What does it feel like to resemble the Phantom of the Opera? You learn to live with it. I've never concerned myself overmuch about how I looked. I got a lot of practice at indifference during my years as the Michelin Man.
Yes, years before I acquired my present problems, I was not merely fat, but was universally known as "the fat one," to distinguish me from "the thin one," who was Gene Siskel, who was not all that thin, but try telling that to Gene:
"Spoken like the gifted Haystacks Calhoun tribute artist that you are."
"Haystacks was loved by his fans as a charming country boy," I observed.
"Six hundred and forty pounds of rompin' stompin' charm," Gene said. "Oh, Rog? Are those two-tone suedes, or did you step in some chicken shit?"
The real Phantom: Lon Chaney in 1925
"You can borrow them whenever you wear your white John Travolta disco suit from 'Saturday Night Fever,'" I said.
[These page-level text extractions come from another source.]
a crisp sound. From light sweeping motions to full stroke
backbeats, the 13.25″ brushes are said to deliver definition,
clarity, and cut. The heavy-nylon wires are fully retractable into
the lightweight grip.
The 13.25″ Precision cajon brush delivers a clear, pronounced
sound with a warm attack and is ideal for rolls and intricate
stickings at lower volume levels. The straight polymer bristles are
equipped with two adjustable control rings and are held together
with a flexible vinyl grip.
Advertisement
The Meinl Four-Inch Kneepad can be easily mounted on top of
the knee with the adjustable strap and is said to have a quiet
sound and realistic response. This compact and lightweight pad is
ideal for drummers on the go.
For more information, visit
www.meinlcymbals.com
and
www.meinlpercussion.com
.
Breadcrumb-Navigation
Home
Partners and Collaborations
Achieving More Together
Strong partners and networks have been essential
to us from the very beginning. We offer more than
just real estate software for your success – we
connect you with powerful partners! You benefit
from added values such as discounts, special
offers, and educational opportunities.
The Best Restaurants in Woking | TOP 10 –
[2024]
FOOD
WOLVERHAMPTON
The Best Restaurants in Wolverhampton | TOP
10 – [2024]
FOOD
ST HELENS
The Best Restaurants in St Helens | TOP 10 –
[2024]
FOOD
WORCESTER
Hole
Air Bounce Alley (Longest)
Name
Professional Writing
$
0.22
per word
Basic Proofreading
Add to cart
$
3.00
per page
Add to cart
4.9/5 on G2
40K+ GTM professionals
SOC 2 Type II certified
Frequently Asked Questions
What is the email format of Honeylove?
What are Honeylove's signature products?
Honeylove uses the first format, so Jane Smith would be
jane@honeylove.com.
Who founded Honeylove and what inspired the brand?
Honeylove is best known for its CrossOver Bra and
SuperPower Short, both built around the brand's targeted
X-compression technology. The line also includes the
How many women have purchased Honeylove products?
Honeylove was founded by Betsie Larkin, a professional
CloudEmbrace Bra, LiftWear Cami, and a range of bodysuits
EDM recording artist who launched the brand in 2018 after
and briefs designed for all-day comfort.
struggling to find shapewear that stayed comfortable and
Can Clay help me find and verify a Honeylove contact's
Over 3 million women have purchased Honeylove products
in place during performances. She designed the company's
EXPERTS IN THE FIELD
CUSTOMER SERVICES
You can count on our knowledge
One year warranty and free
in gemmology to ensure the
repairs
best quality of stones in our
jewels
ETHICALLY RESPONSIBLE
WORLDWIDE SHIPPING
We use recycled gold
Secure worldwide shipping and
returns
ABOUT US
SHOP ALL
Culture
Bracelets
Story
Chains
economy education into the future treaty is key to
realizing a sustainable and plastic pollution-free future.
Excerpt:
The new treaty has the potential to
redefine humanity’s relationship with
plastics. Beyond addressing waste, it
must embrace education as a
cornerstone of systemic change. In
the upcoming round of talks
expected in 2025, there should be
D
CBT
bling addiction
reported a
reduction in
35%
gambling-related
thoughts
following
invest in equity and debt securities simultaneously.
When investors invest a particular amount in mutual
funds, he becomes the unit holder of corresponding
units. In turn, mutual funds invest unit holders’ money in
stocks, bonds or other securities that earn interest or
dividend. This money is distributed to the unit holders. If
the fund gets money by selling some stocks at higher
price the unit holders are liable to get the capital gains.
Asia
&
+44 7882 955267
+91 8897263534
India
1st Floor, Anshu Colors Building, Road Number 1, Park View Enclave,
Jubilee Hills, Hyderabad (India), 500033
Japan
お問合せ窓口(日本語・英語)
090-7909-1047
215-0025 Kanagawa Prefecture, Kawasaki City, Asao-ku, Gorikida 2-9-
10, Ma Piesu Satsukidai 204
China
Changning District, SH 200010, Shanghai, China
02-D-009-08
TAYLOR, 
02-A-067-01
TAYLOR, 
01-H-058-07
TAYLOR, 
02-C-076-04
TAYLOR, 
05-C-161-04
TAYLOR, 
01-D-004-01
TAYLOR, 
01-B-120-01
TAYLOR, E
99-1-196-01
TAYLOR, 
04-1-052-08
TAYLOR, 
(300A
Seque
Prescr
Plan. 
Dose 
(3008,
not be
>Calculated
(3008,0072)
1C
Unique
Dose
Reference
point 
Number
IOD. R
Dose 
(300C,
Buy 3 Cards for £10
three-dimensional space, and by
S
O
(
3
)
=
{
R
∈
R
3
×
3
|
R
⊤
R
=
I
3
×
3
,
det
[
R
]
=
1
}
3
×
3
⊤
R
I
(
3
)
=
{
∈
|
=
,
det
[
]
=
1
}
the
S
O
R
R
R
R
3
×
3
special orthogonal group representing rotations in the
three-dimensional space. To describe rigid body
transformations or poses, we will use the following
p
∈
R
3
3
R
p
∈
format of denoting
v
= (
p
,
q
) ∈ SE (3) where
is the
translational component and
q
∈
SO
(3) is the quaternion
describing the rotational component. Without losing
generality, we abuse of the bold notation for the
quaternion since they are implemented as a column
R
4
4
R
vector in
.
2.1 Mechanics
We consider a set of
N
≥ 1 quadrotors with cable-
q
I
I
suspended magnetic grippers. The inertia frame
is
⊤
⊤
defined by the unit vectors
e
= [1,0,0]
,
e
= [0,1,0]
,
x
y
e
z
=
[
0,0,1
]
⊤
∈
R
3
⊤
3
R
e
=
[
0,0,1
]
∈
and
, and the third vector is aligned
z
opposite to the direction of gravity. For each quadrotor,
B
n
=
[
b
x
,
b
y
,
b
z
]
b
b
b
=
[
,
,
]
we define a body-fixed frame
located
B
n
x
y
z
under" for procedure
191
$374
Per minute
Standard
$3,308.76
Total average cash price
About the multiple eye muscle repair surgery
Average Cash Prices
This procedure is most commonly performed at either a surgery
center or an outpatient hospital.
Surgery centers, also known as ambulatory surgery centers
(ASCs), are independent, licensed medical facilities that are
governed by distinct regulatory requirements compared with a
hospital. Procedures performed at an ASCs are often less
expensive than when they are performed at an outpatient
"Yeah, when are you gonna wear it on the show?" asked Buzz the floor director. "Enquiring minds want to know."
"He wanted to wear it today," I said, "but it's still at the tailor shop having the crotch taken in."
"Ba-ba-ba-boom !" said Buzz.
"Here's an item that will interest you, Roger," Gene told me one day, paging through the Sun-Times, his favorite paper, during a lull in the taping of our show. We taped in CBS Chicago's Studio One, home of the Kennedy-Nixon debate.
"It says here, the Michelin Man has been arrested in a fast food court in Hawaii for attempting to impersonate the Pillsbury Dough Boy."